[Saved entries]
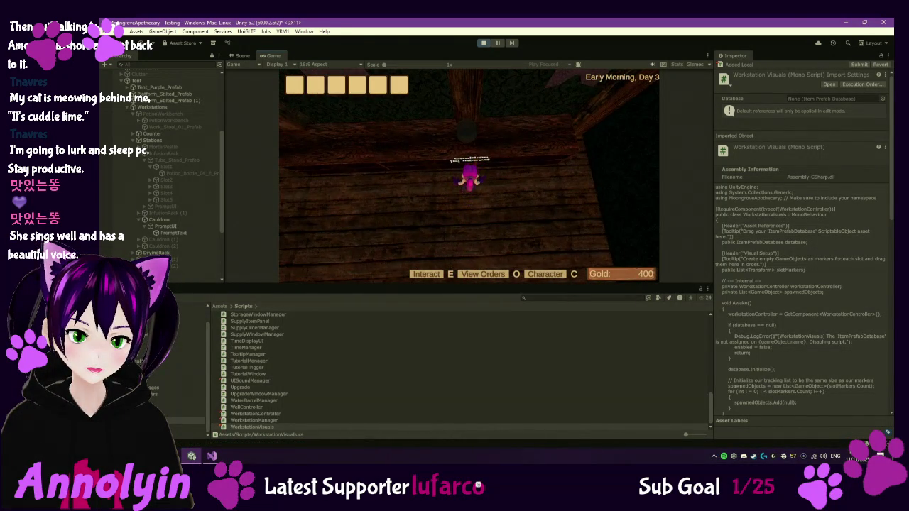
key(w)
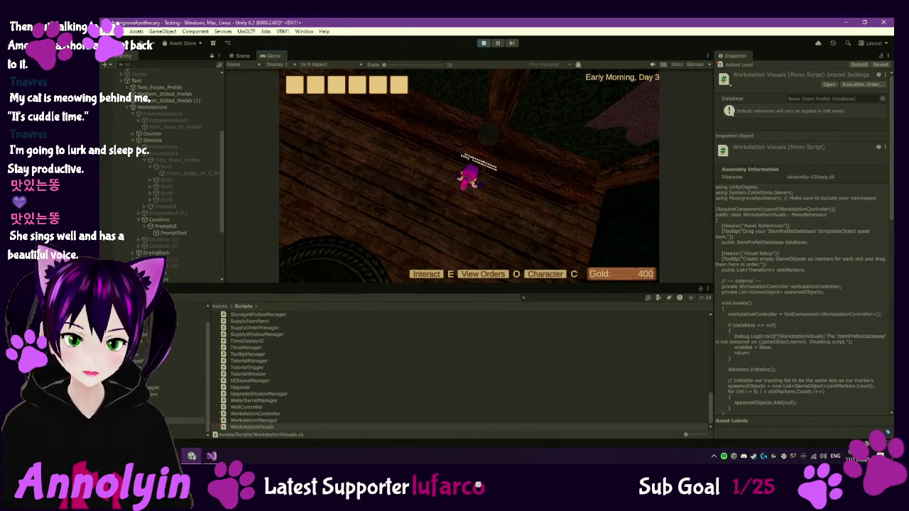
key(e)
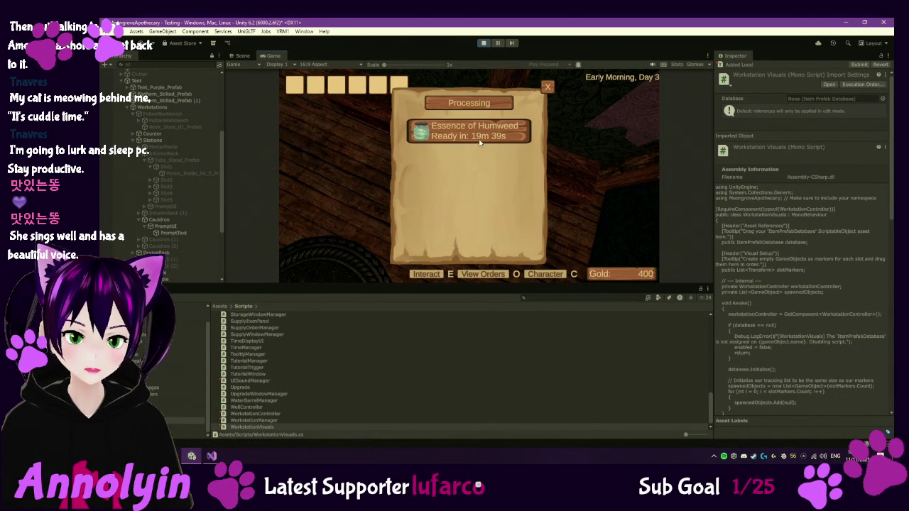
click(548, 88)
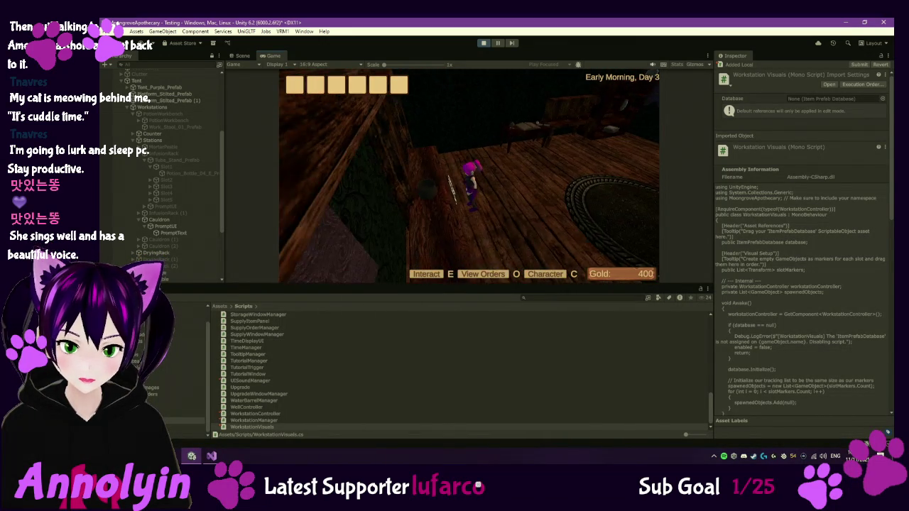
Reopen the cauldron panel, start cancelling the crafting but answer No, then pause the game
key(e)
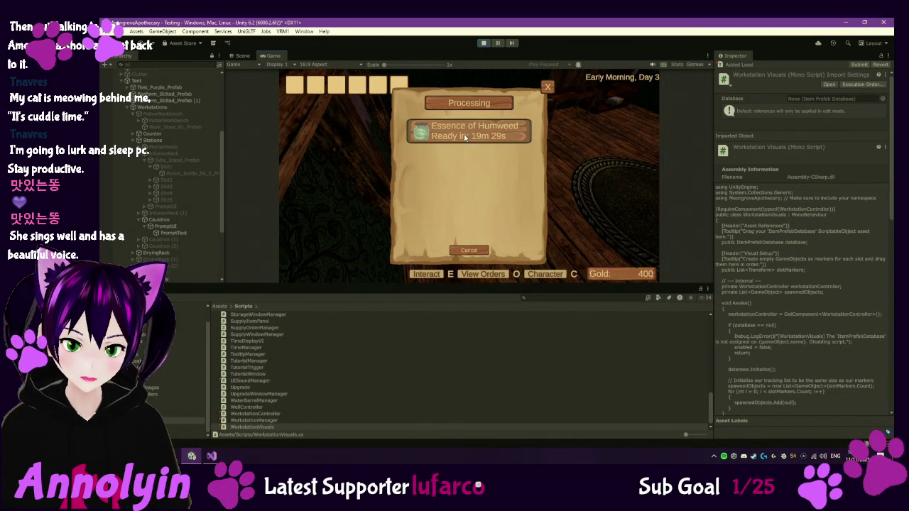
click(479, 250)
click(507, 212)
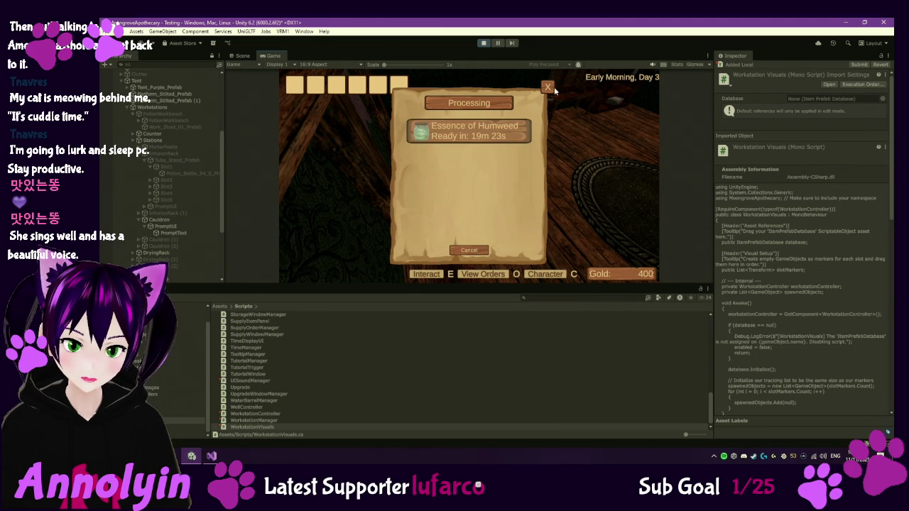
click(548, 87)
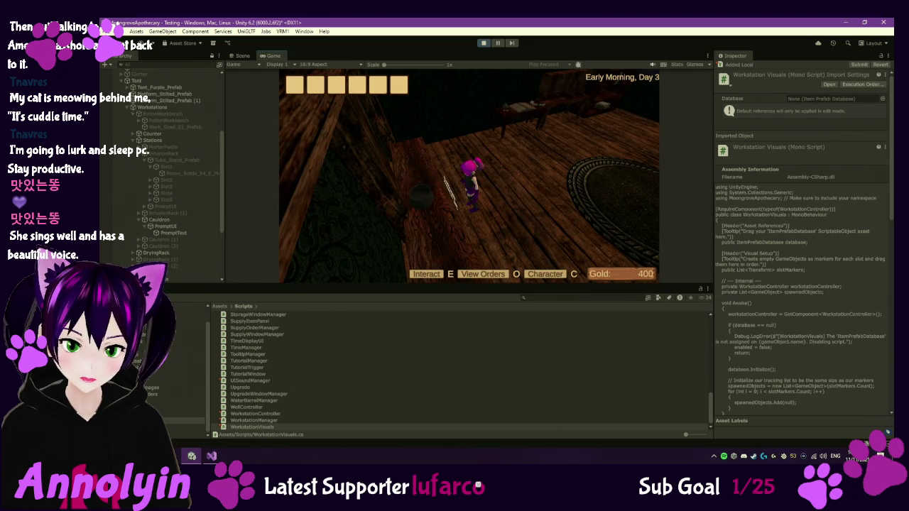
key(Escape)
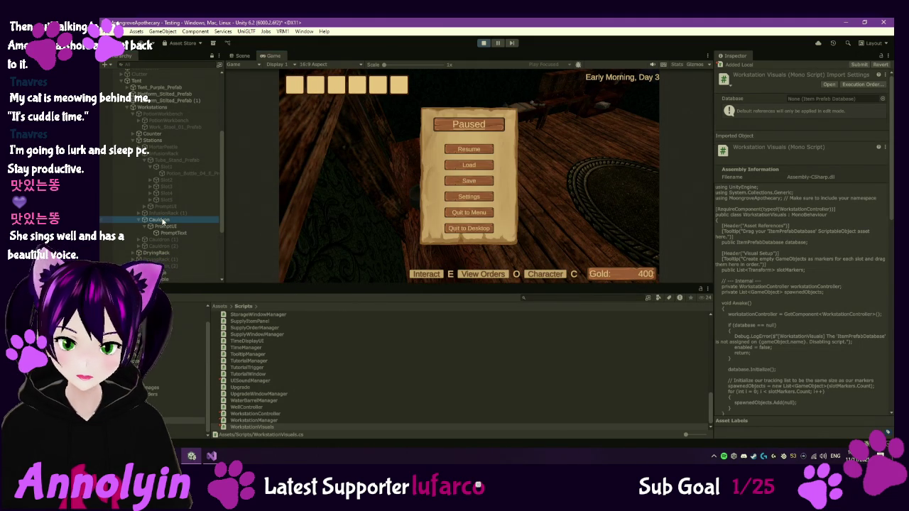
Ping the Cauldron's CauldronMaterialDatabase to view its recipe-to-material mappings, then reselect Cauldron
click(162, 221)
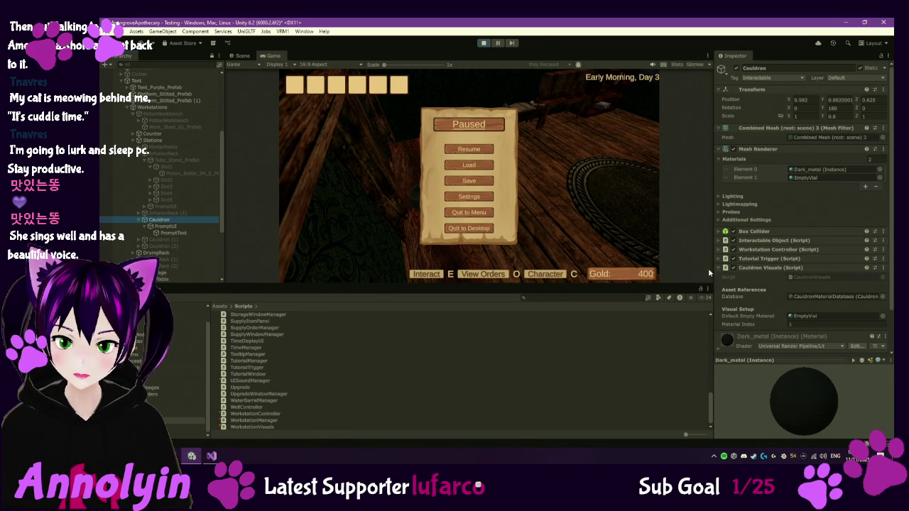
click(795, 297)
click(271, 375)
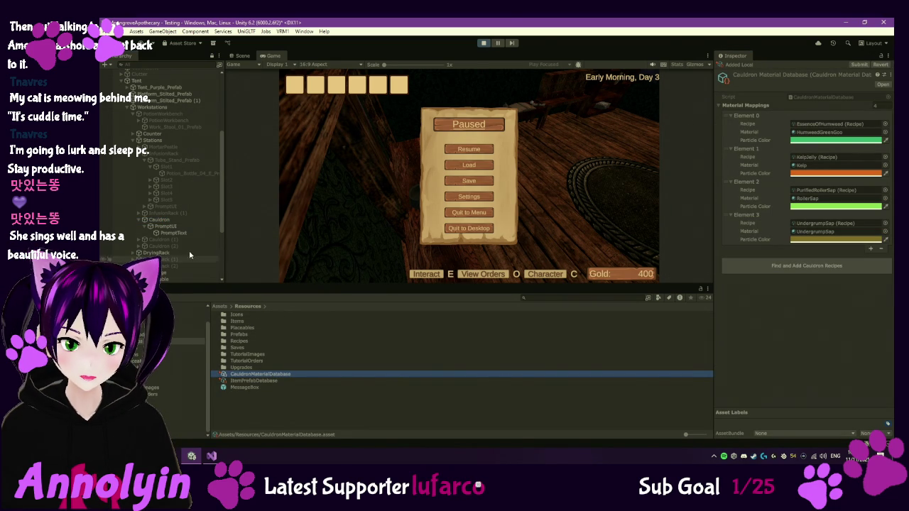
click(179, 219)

ABOUT THIS TASK: Skipping any pictures, copy the entries exactly as they appear.

RESULT FOR THIS EXERCISE:
key(w)
key(e)
click(548, 88)
Reopen the cauldron panel, start cancelling the crafting but answer No, then pause the game
key(e)
click(479, 250)
click(507, 212)
click(548, 87)
key(Escape)
Ping the Cauldron's CauldronMaterialDatabase to view its recipe-to-material mappings, then reselect Cauldron
click(162, 221)
click(795, 297)
click(271, 375)
click(179, 219)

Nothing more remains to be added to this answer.